What is known about the topic

  • Genetic variants in the UMOD gene have been associated with kidney function, risk of chronic kidney disease and hypertension with evidence coming mostly from cross-sectional studies. These variables are subject to sex-related differences and have been linked to cognitive and physical function impairment in older adults.

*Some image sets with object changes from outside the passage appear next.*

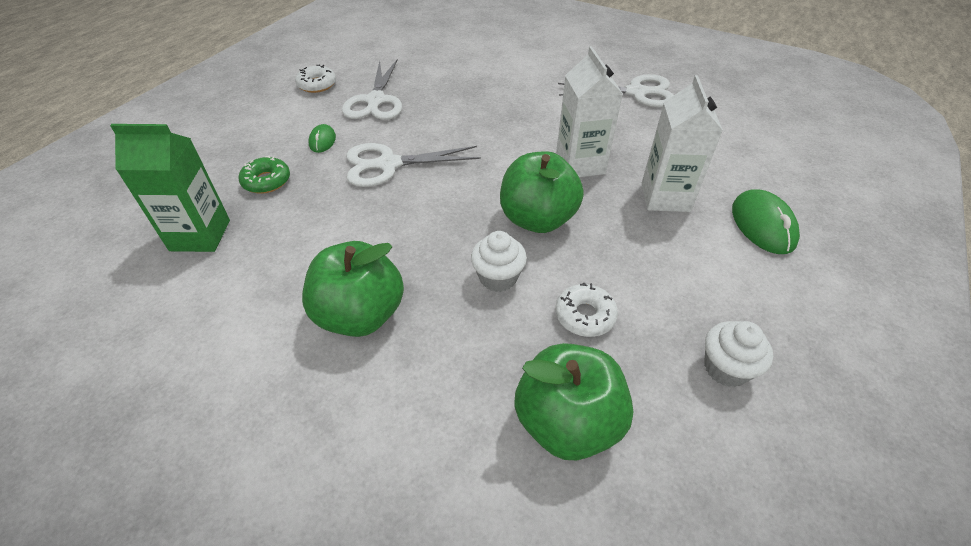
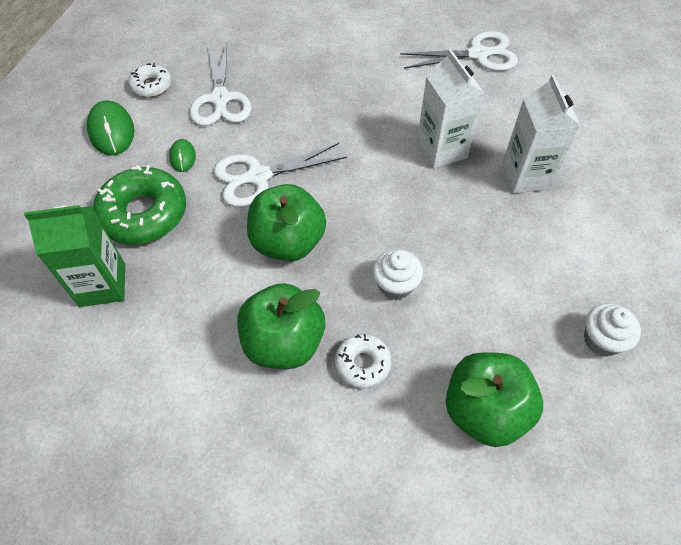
camera: 10 degrees left, 10 degrees up
(266, 181) = (144, 213): green donut -> green donut, size x1.84
(537, 219) = (416, 218): green apple -> green apple (288, 242)
(585, 315) = (479, 311): white donut -> white donut (362, 364)
(762, 225) = (614, 194): green mouse -> green mouse (112, 131)

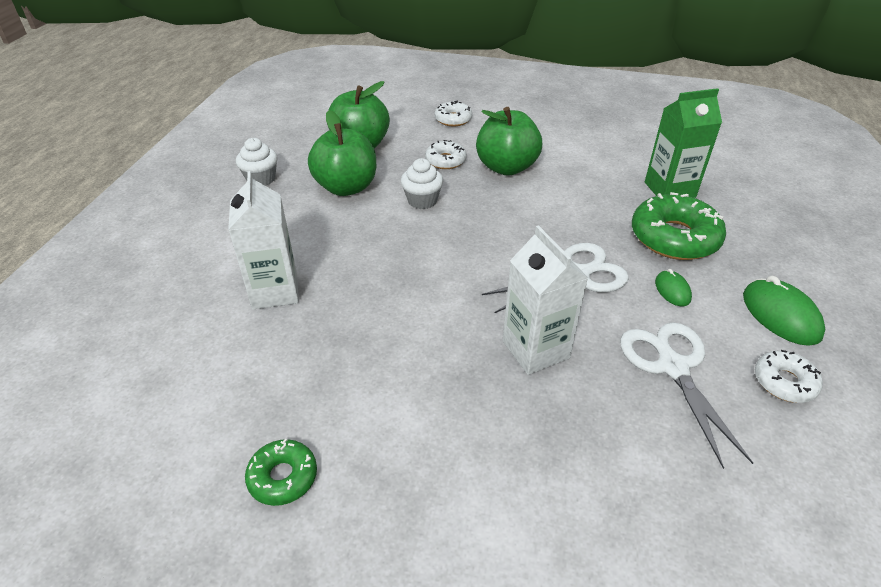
camera: 175 degrees right, 15 degrees down
(288, 242) = (523, 223): green apple -> green apple (346, 187)
(341, 482) = (453, 119): none -> white donut
(441, 150) = (368, 315): white carton -> white carton (535, 350)
(478, 54) = (283, 477): white scissors -> green donut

  • Favorable effects of UMOD on kidney function and/or blood pressure might reflect beneficially on the cognitive and physical functionality and modify the aging pattern in older women and men.

What this study adds

  • We extend and replicate our previous findings on the consistent association between the minor allele of common UMOD variant and better kidney function in a population-based cohort of older adults after long term follow-up.

  • Although no association with blood pressure, or parameters of cognitive and physical function was detected in the longitudinal analyses, cross-sectional analyses of data revealed sex-related differences in the risk of hypertension, eGFR < 60 mL/min/1.73 m2 and in physical function between aging women and men.